Rapid Control of Reproductive Behaviour by Locally Synthesised Oestrogens: Focus on Aromatase

Abstract

Oestrogens activate nucleus- and membrane-initiated signalling. Nucleus-initiated events control a wide array of physiological and behavioural responses. These effects generally take place within relatively long periods of time (several hours to days). By contrast, membrane-initiated signalling affects a multitude of cellular functions in a much shorter timeframe (seconds to minutes). However, much less is known about their functional significance. Furthermore, the origin of the oestrogens able to trigger these acute effects is rarely examined. Finally, these two distinct types of oestrogenic actions have often been studied independently such that we do not exactly know how they cooperate to control the same response. The present review presents a synthesis of recent work carried out in our laboratory that aimed to address these issues in the context of the study of male sexual behaviour in Japanese quail, which is a considered as a suitable species for tackling these issues.

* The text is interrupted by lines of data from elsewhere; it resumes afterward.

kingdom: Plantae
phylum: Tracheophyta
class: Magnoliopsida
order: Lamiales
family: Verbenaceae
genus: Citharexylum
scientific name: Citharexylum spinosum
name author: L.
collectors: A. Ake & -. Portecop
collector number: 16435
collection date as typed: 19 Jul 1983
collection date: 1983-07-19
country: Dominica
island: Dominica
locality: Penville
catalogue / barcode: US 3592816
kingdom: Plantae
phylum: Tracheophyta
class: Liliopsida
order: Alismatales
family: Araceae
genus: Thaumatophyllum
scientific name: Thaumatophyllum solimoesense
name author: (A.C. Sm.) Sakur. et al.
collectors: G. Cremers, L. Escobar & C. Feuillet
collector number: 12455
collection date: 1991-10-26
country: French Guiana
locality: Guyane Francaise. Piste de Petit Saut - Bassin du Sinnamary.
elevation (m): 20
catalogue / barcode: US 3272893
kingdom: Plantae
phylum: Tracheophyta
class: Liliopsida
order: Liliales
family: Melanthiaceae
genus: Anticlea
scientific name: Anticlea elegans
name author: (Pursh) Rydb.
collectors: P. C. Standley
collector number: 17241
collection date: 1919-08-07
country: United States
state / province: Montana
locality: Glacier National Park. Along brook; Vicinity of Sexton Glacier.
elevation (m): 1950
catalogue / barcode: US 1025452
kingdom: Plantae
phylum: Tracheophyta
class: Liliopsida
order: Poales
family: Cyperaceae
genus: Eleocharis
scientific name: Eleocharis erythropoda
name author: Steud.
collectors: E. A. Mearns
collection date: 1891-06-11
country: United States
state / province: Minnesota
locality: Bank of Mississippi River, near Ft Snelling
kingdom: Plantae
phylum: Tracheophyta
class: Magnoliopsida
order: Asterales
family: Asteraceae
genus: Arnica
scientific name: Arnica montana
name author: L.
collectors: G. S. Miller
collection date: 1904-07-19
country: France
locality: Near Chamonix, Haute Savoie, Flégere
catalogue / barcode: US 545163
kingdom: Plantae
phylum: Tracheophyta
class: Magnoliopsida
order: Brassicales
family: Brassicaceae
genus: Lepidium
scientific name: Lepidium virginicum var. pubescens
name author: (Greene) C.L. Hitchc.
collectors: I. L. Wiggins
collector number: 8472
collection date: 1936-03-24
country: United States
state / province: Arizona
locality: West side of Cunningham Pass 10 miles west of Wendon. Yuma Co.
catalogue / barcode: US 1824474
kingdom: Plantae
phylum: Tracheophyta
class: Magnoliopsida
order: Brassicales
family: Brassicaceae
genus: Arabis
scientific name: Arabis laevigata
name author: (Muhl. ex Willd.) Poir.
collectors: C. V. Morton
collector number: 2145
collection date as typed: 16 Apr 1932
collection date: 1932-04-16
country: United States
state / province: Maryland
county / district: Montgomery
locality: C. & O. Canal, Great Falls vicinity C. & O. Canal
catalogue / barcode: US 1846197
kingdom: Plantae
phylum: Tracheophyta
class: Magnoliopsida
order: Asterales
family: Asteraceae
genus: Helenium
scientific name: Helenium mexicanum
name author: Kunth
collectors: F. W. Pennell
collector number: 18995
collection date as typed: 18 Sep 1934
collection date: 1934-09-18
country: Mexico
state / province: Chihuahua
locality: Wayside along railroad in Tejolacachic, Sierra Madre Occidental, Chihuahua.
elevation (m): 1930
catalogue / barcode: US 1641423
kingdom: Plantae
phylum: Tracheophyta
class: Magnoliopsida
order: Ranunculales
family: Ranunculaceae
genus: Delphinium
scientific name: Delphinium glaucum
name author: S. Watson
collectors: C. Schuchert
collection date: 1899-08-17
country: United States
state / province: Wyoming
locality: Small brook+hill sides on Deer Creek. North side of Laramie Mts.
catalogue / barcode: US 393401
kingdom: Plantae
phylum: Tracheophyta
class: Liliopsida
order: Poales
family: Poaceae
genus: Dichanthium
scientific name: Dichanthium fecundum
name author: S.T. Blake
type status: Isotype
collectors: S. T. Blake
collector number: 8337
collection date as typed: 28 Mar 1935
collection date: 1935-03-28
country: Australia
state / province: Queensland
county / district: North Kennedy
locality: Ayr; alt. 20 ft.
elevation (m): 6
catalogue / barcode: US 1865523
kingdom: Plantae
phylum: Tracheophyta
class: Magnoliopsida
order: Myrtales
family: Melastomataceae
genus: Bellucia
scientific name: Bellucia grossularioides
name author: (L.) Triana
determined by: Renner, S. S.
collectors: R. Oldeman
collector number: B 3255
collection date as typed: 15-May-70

The first section presents data indicating that 17β-oestradiol, or its membrane impermeable analogues, acutely enhances measures of male sexual motivation but does not affect copulatory behaviour. These effects depend on the activation of membrane-initiated events and local oestrogen production. The second part of this review discusses the regulation of brain oestrogen synthesis through post-translational modifications of the enzyme aromatase. Initially discovered in vitro, these rapid and reversible enzymatic modulations occur in vivo following variations in the social and environment context and therefore provide a mechanism of acute regulation of local oestrogen provision with a spatial and time resolution compatible with the rapid effects observed on male sexual behaviour. Finally, we discuss how these distinct modes of oestrogenic action (membrane- versus nucleus-initiated) acting in different time frames (short- versus long-term) interact to control different components (motivation versus performance) of the same behavioural response and improve reproductive fitness.